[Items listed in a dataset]
..............................

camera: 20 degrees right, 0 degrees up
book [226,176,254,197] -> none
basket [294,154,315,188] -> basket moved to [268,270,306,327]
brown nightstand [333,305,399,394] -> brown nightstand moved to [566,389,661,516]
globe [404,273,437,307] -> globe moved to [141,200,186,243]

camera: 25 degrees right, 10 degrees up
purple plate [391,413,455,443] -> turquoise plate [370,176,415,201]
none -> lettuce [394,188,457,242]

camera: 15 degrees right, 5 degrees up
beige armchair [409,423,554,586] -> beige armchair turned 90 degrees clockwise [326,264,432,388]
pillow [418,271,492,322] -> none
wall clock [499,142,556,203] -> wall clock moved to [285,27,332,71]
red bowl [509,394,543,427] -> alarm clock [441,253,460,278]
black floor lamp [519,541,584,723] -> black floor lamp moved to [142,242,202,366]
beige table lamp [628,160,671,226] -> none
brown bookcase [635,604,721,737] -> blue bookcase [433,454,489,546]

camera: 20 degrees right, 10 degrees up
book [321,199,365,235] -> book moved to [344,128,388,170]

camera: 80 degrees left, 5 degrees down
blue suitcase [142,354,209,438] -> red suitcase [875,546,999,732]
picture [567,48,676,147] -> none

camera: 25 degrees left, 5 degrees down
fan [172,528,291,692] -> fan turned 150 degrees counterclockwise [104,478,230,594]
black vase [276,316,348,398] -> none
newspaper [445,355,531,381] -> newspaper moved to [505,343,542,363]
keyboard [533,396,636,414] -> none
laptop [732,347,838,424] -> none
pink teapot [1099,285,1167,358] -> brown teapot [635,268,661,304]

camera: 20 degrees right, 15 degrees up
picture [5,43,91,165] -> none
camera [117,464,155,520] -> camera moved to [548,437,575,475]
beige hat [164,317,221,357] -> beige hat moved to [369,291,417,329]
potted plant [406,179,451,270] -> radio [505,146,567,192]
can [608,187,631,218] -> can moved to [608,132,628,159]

..............................

> [Task details]: Copy, without any change, the lines from the one that contains "pink teapot [1099,285,1167,358]" to the final line of the entries above.

> [Expected answer]:
pink teapot [1099,285,1167,358] -> brown teapot [635,268,661,304]

camera: 20 degrees right, 15 degrees up
picture [5,43,91,165] -> none
camera [117,464,155,520] -> camera moved to [548,437,575,475]
beige hat [164,317,221,357] -> beige hat moved to [369,291,417,329]
potted plant [406,179,451,270] -> radio [505,146,567,192]
can [608,187,631,218] -> can moved to [608,132,628,159]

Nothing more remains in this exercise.